Commodity and FX Risk Management – An Integrated Approach

by Kevin Lester, Director of Risk Management and Treasury Services, and Alexander Haigh, Financial Risk Management Consultant, Validus Risk Management

Nothing focuses attention on an organisation’s financial risk management capabilities like a bout of sustained market volatility. When financial markets destabilise, as we saw in 2008 and 2009, risks that may once have been seen as a low priority by many organisations, suddenly become much more visible. Both foreign exchange and commodity prices have witnessed dramatic increases in market volatility since 2007 (see chart 1 below), creating an increased requirement for corporate treasurers to ensure that these risks are being effectively managed. 

A recent study by Accenture[1], the international management consulting firm, revealed that 35% of corporate executives surveyed believe that commodity price fluctuations have the potential to cause the greatest increase in risk to their firms (a significantly higher percentage than those who listed other factors such as decreased credit availability and liquidity risk). As a result of this focus, many corporate treasurers have become more concerned with ensuring that firm-wide financial risk is managed efficiently and effectively, incorporating commodity risk management into their current treasury risk management strategy. For those corporate treasurers already used to managing FX and interest rate risk, this has led to a focus on a more integrated financial risk management strategy. This type of strategy considers both the unique characteristics of commodity markets themselves, as well as the complex relationship between FX and commodity price risks that must be considered when implementing a robust hedging strategy.

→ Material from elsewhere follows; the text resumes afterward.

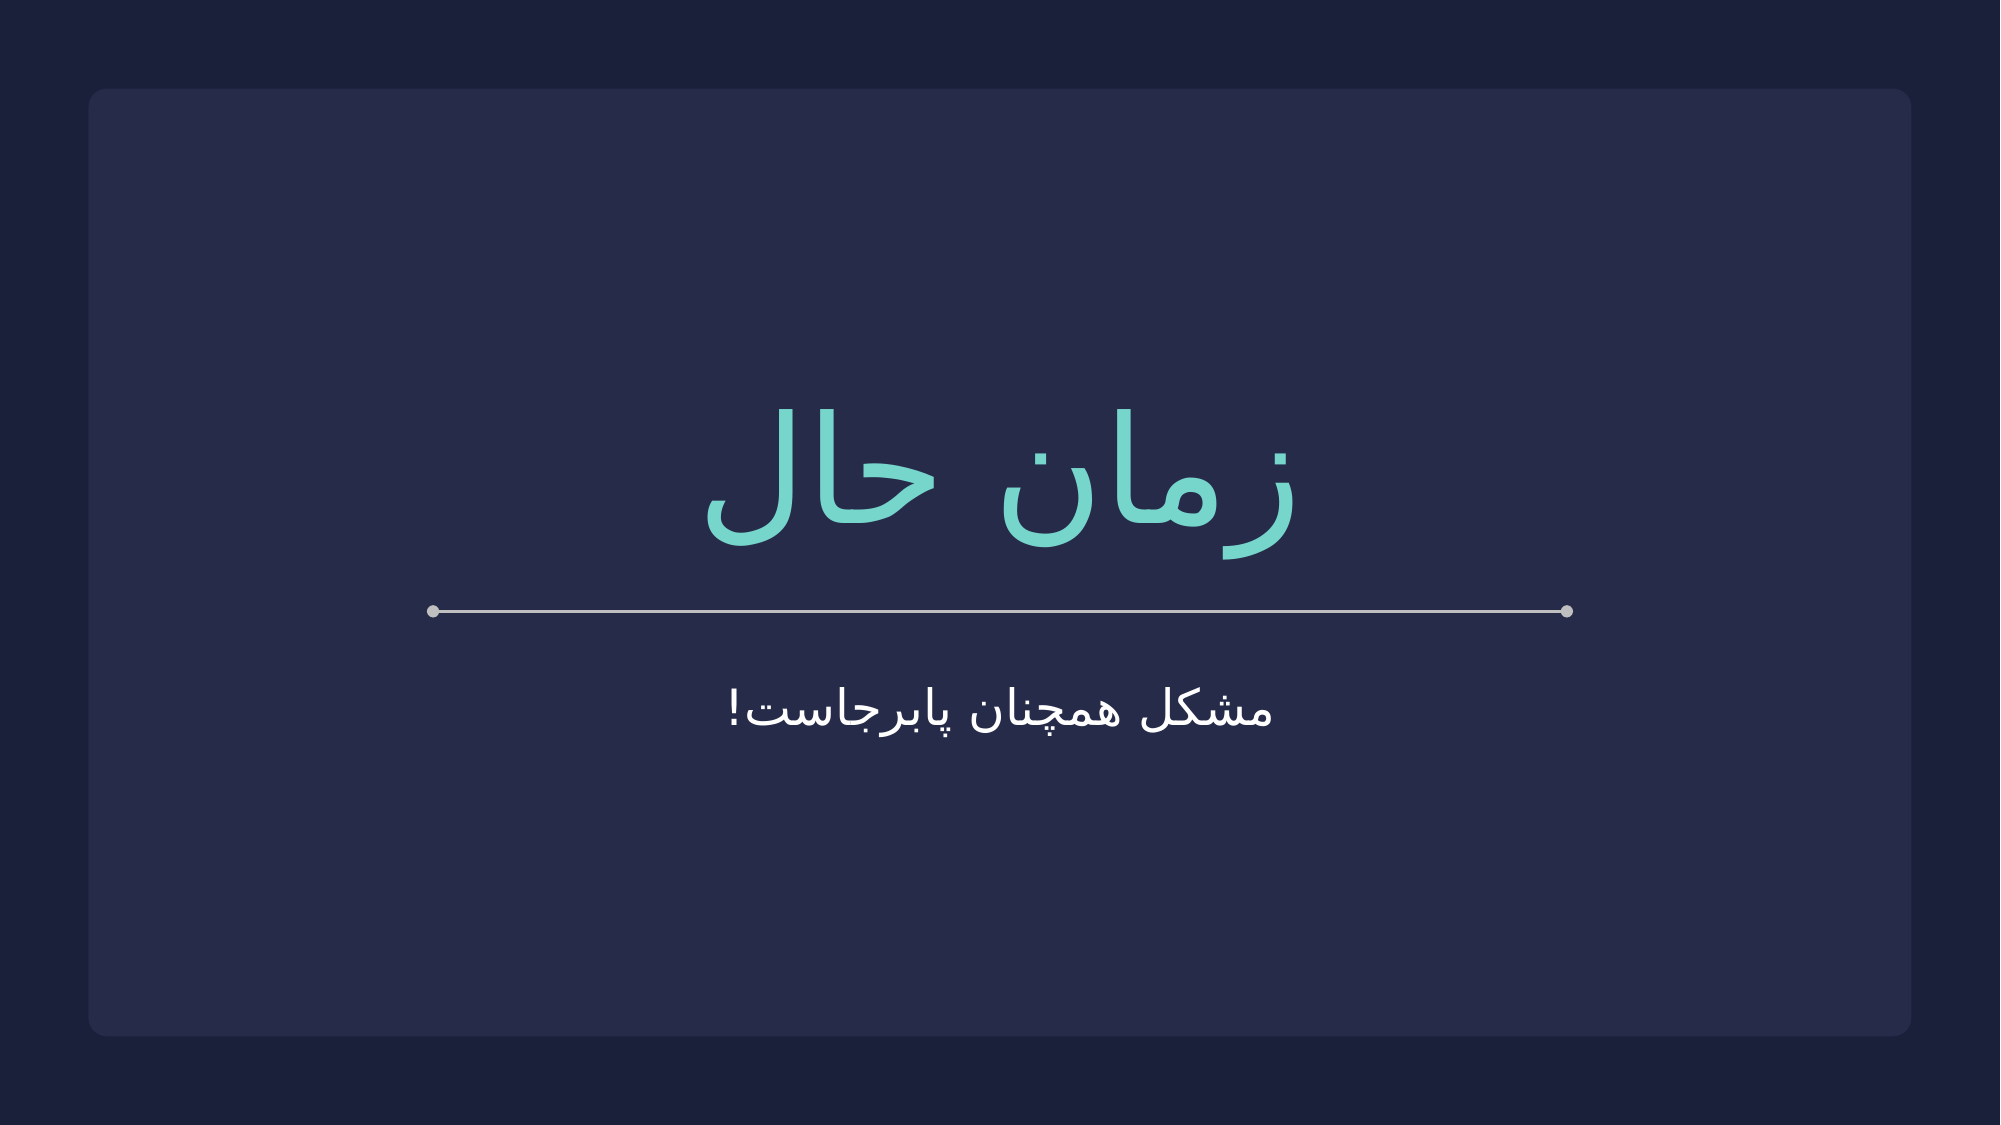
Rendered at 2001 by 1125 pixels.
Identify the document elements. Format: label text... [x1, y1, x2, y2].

title زمان حال [249, 357, 1750, 594]
text_box [87, 87, 1913, 1038]
subtitle مشکل همچنان پابرجاست! [249, 650, 1750, 769]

The importance of an integrated approach

Traditionally, FX and commodity price risks have been managed independently within many organisations. There are a number of reasons for this segregation, perhaps the most important of which is the fact that responsibility for commodity risk management is often located in a different part of the organisation (e.g., the purchasing department) from FX risk management. Even when corporate treasury is responsible for both FX and commodity price risk management, this does not necessarily lead to an integrated approach that is based upon a holistic view of financial risk. Such an approach should take into account both the direct (causal) and indirect (correlational) relationships present between a company’s commodity and FX exposures.

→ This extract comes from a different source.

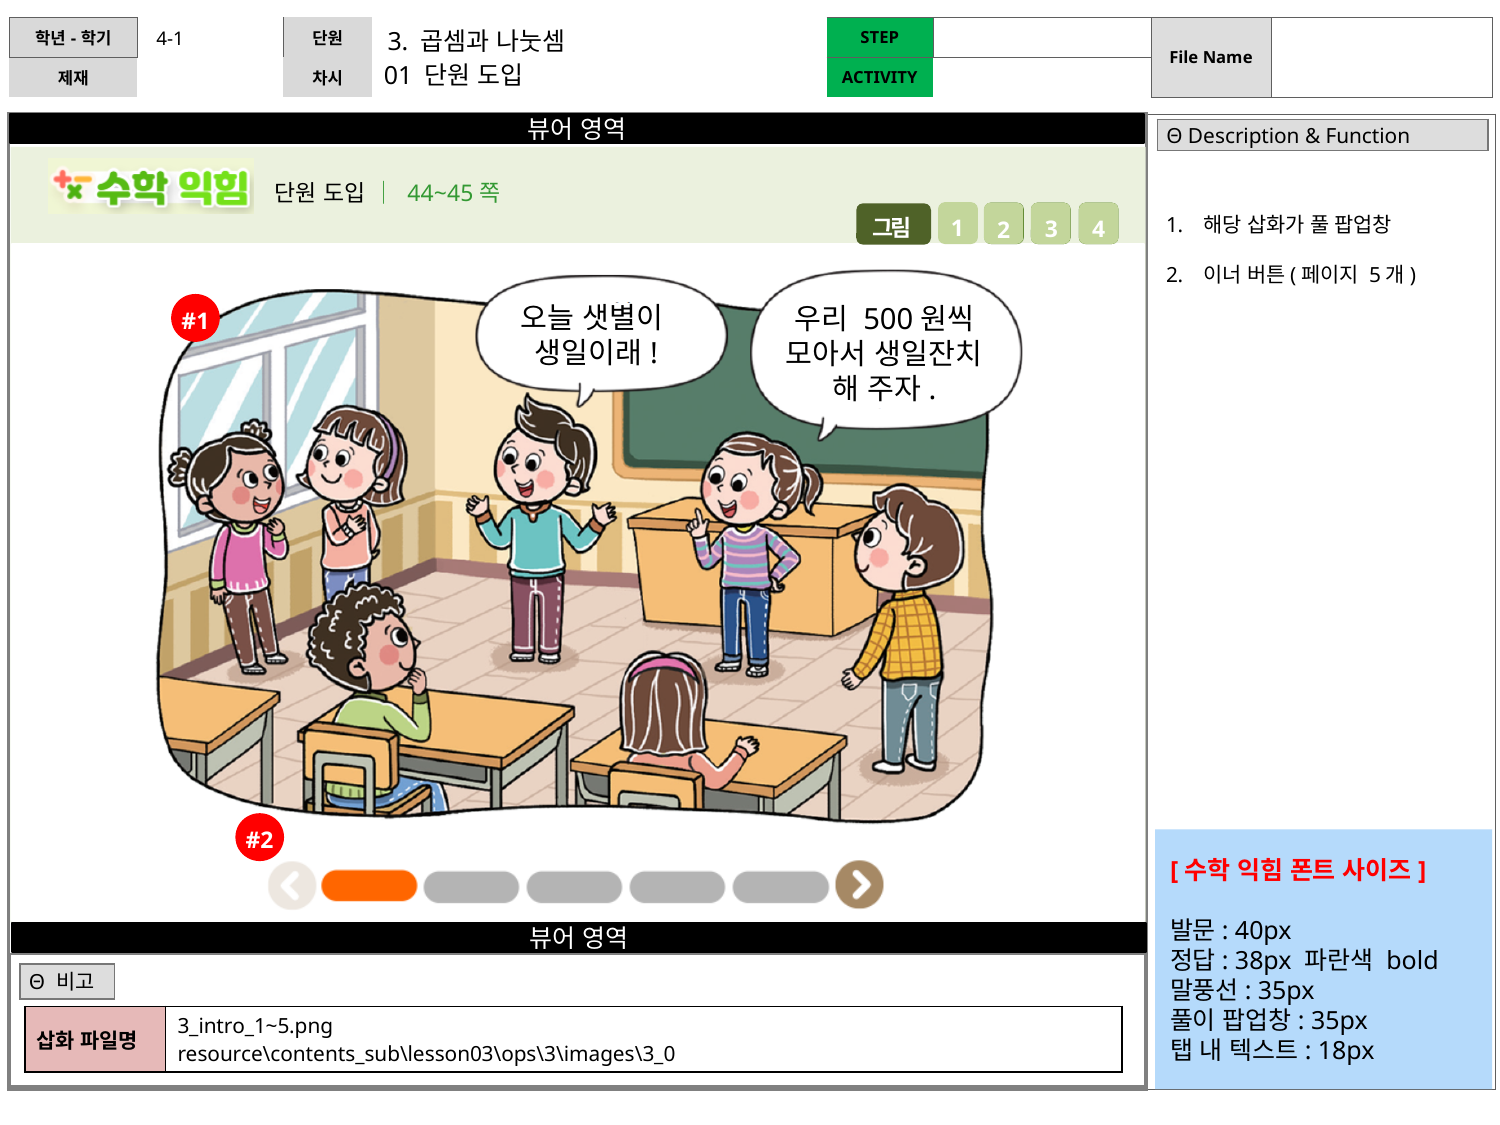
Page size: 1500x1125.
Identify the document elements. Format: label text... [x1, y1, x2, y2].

A direct relationship between FX exposure and commodity price exposure occurs when a commodity price is determined in a currency other than the functional currency of the organisation (clearly, as most commodities are priced in USD, this is a common issue for non-USD functional organisations). In this situation, the commodity price clearly drives the currency exposure, and the size of the notional FX exposure rises and falls as a direct result of commodity price fluctuations. For example, take a Canadian lumber exporter, selling into the US market. If the organisation determines its USD hedging requirement based on expected sales volume only, without hedging the underlying lumber exposure, movements in the spot lumber price could easily cause inefficiency in the FX hedging programme. An integrated approach to risk management, where the currency hedging programme is closely linked to the decision to hedge (or not to hedge) the commodity risk is therefore critical, in order to ensure the organisation does not run into severe over or under-hedging situations. In many organisations, this relationship is ignored (due to a separation of responsibilities) leading to considerable hedging inefficiencies. If hedging the underlying commodity is not possible (due to limited forward market liquidity, for example) or desirable, the currency hedging should reflect this through increased use of optionality or carefully calibrated hedge ratios.